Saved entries
■ ■ ■ ■ ■ ■ ■
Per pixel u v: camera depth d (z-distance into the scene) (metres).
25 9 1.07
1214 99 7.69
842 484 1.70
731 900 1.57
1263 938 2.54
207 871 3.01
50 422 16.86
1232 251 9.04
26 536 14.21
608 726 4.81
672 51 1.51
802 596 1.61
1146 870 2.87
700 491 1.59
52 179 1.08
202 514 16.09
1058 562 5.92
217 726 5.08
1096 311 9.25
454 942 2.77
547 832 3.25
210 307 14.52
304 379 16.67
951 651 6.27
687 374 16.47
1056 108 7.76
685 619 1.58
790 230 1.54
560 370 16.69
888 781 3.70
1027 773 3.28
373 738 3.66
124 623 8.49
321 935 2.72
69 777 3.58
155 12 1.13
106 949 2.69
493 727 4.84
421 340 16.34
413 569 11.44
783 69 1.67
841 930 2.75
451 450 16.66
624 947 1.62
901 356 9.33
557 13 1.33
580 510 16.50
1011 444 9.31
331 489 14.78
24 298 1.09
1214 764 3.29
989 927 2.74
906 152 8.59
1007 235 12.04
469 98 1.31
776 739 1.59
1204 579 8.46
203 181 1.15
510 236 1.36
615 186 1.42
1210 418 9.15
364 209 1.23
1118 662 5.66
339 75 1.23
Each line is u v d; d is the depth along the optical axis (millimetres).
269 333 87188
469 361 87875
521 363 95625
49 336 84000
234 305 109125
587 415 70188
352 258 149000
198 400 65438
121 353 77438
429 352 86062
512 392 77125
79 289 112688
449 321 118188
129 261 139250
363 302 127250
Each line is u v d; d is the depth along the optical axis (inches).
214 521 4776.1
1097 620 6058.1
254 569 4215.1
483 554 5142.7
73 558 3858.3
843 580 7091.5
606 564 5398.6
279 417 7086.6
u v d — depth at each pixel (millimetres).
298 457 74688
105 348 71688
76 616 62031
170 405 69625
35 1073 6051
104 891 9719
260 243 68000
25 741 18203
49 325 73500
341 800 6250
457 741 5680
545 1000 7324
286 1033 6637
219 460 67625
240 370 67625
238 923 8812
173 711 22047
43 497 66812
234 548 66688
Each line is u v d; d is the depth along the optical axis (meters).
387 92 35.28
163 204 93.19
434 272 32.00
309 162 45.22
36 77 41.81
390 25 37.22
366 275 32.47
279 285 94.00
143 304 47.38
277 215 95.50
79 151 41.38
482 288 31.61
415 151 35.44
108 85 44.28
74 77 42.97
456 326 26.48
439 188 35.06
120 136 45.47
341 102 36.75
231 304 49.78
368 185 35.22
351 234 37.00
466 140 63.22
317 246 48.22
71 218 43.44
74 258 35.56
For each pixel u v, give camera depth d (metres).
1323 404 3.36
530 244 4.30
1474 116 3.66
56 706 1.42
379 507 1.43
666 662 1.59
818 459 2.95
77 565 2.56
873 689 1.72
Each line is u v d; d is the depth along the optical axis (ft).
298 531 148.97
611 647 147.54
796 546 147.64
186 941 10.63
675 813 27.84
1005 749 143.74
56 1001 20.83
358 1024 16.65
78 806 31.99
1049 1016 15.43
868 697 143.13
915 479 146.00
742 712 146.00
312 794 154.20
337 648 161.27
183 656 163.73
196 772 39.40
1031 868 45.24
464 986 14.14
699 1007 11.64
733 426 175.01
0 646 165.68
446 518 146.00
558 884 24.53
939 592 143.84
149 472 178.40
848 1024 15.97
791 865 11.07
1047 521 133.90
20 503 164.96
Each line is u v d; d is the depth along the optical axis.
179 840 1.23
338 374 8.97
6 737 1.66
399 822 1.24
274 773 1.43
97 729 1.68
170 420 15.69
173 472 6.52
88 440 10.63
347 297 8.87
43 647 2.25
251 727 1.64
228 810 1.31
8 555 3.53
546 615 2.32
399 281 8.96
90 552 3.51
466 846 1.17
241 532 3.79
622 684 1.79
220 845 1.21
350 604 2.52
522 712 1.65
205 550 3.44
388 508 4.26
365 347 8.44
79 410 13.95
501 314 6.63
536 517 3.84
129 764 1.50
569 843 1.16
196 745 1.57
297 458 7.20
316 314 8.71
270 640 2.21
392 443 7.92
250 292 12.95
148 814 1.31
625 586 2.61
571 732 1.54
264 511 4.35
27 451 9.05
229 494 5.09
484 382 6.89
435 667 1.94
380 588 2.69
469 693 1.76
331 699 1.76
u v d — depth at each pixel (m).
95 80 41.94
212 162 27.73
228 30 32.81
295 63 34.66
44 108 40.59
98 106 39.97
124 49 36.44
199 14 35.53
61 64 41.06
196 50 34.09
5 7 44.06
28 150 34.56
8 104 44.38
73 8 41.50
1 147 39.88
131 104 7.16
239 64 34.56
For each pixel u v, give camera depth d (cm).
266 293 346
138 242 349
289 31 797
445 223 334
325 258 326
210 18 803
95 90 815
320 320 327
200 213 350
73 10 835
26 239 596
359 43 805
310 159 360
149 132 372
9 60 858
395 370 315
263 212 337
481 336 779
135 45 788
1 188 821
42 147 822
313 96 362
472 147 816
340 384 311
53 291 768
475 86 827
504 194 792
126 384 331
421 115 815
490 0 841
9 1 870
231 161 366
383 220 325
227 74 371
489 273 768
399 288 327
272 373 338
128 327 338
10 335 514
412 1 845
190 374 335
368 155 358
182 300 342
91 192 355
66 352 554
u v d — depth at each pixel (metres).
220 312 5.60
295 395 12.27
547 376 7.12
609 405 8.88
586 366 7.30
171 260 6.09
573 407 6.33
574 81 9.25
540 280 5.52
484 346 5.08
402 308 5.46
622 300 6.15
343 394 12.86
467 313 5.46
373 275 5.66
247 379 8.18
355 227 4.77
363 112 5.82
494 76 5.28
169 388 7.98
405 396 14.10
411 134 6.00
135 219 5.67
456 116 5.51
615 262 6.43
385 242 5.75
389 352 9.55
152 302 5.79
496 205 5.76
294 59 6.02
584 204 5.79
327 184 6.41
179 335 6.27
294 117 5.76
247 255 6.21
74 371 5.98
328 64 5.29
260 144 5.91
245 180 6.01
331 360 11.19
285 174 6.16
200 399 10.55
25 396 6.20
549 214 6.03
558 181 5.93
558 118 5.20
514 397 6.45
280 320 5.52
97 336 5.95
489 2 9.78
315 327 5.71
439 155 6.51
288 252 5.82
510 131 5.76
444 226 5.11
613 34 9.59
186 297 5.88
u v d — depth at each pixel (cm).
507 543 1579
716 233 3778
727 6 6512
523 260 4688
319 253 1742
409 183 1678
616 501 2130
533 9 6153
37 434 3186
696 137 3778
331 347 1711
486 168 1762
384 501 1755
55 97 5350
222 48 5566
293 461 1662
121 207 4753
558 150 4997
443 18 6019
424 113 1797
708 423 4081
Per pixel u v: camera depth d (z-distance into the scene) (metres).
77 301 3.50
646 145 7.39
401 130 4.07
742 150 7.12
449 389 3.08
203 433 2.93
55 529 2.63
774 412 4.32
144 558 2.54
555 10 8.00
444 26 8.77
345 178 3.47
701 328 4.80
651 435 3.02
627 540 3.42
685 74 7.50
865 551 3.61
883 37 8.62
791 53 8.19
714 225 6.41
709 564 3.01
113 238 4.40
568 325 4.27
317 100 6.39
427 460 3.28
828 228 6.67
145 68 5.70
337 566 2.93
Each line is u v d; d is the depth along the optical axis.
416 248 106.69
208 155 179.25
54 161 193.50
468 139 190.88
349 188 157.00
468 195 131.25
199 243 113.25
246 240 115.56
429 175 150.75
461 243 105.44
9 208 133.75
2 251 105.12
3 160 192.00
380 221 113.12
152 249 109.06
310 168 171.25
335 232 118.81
■ ■ ■ ■ ■ ■ ■
ACTIVITY:
A word-for-word copy of the data is what should be returned.

ANSWER FOR THIS EXERCISE:
Per pixel u v: camera depth d (z-distance into the scene) (metres).
25 9 1.07
1214 99 7.69
842 484 1.70
731 900 1.57
1263 938 2.54
207 871 3.01
50 422 16.86
1232 251 9.04
26 536 14.21
608 726 4.81
672 51 1.51
802 596 1.61
1146 870 2.87
700 491 1.59
52 179 1.08
202 514 16.09
1058 562 5.92
217 726 5.08
1096 311 9.25
454 942 2.77
547 832 3.25
210 307 14.52
304 379 16.67
951 651 6.27
687 374 16.47
1056 108 7.76
685 619 1.58
790 230 1.54
560 370 16.69
888 781 3.70
1027 773 3.28
373 738 3.66
124 623 8.49
321 935 2.72
69 777 3.58
155 12 1.13
106 949 2.69
493 727 4.84
421 340 16.34
413 569 11.44
783 69 1.67
841 930 2.75
451 450 16.66
624 947 1.62
901 356 9.33
557 13 1.33
580 510 16.50
1011 444 9.31
331 489 14.78
24 298 1.09
1214 764 3.29
989 927 2.74
906 152 8.59
1007 235 12.04
469 98 1.31
776 739 1.59
1204 579 8.46
203 181 1.15
510 236 1.36
615 186 1.42
1210 418 9.15
364 209 1.23
1118 662 5.66
339 75 1.23
Each line is u v d; d is the depth along the optical axis (millimetres).
269 333 87188
469 361 87875
521 363 95625
49 336 84000
234 305 109125
587 415 70188
352 258 149000
198 400 65438
121 353 77438
429 352 86062
512 392 77125
79 289 112688
449 321 118188
129 261 139250
363 302 127250
Each line is u v d; d is the depth along the optical axis (inches).
214 521 4776.1
1097 620 6058.1
254 569 4215.1
483 554 5142.7
73 558 3858.3
843 580 7091.5
606 564 5398.6
279 417 7086.6
u v d — depth at each pixel (millimetres).
298 457 74688
105 348 71688
76 616 62031
170 405 69625
35 1073 6051
104 891 9719
260 243 68000
25 741 18203
49 325 73500
341 800 6250
457 741 5680
545 1000 7324
286 1033 6637
219 460 67625
240 370 67625
238 923 8812
173 711 22047
43 497 66812
234 548 66688
Each line is u v d; d is the depth along the optical axis (meters).
387 92 35.28
163 204 93.19
434 272 32.00
309 162 45.22
36 77 41.81
390 25 37.22
366 275 32.47
279 285 94.00
143 304 47.38
277 215 95.50
79 151 41.38
482 288 31.61
415 151 35.44
108 85 44.28
74 77 42.97
456 326 26.48
439 188 35.06
120 136 45.47
341 102 36.75
231 304 49.78
368 185 35.22
351 234 37.00
466 140 63.22
317 246 48.22
71 218 43.44
74 258 35.56
For each pixel u v, give camera depth d (metres).
1323 404 3.36
530 244 4.30
1474 116 3.66
56 706 1.42
379 507 1.43
666 662 1.59
818 459 2.95
77 565 2.56
873 689 1.72
Each line is u v d; d is the depth along the optical axis (ft).
298 531 148.97
611 647 147.54
796 546 147.64
186 941 10.63
675 813 27.84
1005 749 143.74
56 1001 20.83
358 1024 16.65
78 806 31.99
1049 1016 15.43
868 697 143.13
915 479 146.00
742 712 146.00
312 794 154.20
337 648 161.27
183 656 163.73
196 772 39.40
1031 868 45.24
464 986 14.14
699 1007 11.64
733 426 175.01
0 646 165.68
446 518 146.00
558 884 24.53
939 592 143.84
149 472 178.40
848 1024 15.97
791 865 11.07
1047 521 133.90
20 503 164.96
Each line is u v d; d is the depth along the optical axis.
179 840 1.23
338 374 8.97
6 737 1.66
399 822 1.24
274 773 1.43
97 729 1.68
170 420 15.69
173 472 6.52
88 440 10.63
347 297 8.87
43 647 2.25
251 727 1.64
228 810 1.31
8 555 3.53
546 615 2.32
399 281 8.96
90 552 3.51
466 846 1.17
241 532 3.79
622 684 1.79
220 845 1.21
350 604 2.52
522 712 1.65
205 550 3.44
388 508 4.26
365 347 8.44
79 410 13.95
501 314 6.63
536 517 3.84
129 764 1.50
569 843 1.16
196 745 1.57
297 458 7.20
316 314 8.71
270 640 2.21
392 443 7.92
250 292 12.95
148 814 1.31
625 586 2.61
571 732 1.54
264 511 4.35
27 451 9.05
229 494 5.09
484 382 6.89
435 667 1.94
380 588 2.69
469 693 1.76
331 699 1.76
u v d — depth at each pixel (m).
95 80 41.94
212 162 27.73
228 30 32.81
295 63 34.66
44 108 40.59
98 106 39.97
124 49 36.44
199 14 35.53
61 64 41.06
196 50 34.09
5 7 44.06
28 150 34.56
8 104 44.38
73 8 41.50
1 147 39.88
131 104 7.16
239 64 34.56
For each pixel u v, give camera depth d (cm).
266 293 346
138 242 349
289 31 797
445 223 334
325 258 326
210 18 803
95 90 815
320 320 327
200 213 350
73 10 835
26 239 596
359 43 805
310 159 360
149 132 372
9 60 858
395 370 315
263 212 337
481 336 779
135 45 788
1 188 821
42 147 822
313 96 362
472 147 816
340 384 311
53 291 768
475 86 827
504 194 792
126 384 331
421 115 815
490 0 841
9 1 870
231 161 366
383 220 325
227 74 371
489 273 768
399 288 327
272 373 338
128 327 338
10 335 514
412 1 845
190 374 335
368 155 358
182 300 342
91 192 355
66 352 554
u v d — depth at each pixel (metres).
220 312 5.60
295 395 12.27
547 376 7.12
609 405 8.88
586 366 7.30
171 260 6.09
573 407 6.33
574 81 9.25
540 280 5.52
484 346 5.08
402 308 5.46
622 300 6.15
343 394 12.86
467 313 5.46
373 275 5.66
247 379 8.18
355 227 4.77
363 112 5.82
494 76 5.28
169 388 7.98
405 396 14.10
411 134 6.00
135 219 5.67
456 116 5.51
615 262 6.43
385 242 5.75
389 352 9.55
152 302 5.79
496 205 5.76
294 59 6.02
584 204 5.79
327 184 6.41
179 335 6.27
294 117 5.76
247 255 6.21
74 371 5.98
328 64 5.29
260 144 5.91
245 180 6.01
331 360 11.19
285 174 6.16
200 399 10.55
25 396 6.20
549 214 6.03
558 181 5.93
558 118 5.20
514 397 6.45
280 320 5.52
97 336 5.95
489 2 9.78
315 327 5.71
439 155 6.51
288 252 5.82
510 131 5.76
444 226 5.11
613 34 9.59
186 297 5.88
u v d — depth at each pixel (cm).
507 543 1579
716 233 3778
727 6 6512
523 260 4688
319 253 1742
409 183 1678
616 501 2130
533 9 6153
37 434 3186
696 137 3778
331 347 1711
486 168 1762
384 501 1755
55 97 5350
222 48 5566
293 461 1662
121 207 4753
558 150 4997
443 18 6019
424 113 1797
708 423 4081
Per pixel u v: camera depth d (z-distance into the scene) (metres).
77 301 3.50
646 145 7.39
401 130 4.07
742 150 7.12
449 389 3.08
203 433 2.93
55 529 2.63
774 412 4.32
144 558 2.54
555 10 8.00
444 26 8.77
345 178 3.47
701 328 4.80
651 435 3.02
627 540 3.42
685 74 7.50
865 551 3.61
883 37 8.62
791 53 8.19
714 225 6.41
709 564 3.01
113 238 4.40
568 325 4.27
317 100 6.39
427 460 3.28
828 228 6.67
145 68 5.70
337 566 2.93
Each line is u v d; d is the depth along the optical axis.
416 248 106.69
208 155 179.25
54 161 193.50
468 139 190.88
349 188 157.00
468 195 131.25
199 243 113.25
246 240 115.56
429 175 150.75
461 243 105.44
9 208 133.75
2 251 105.12
3 160 192.00
380 221 113.12
152 249 109.06
310 168 171.25
335 232 118.81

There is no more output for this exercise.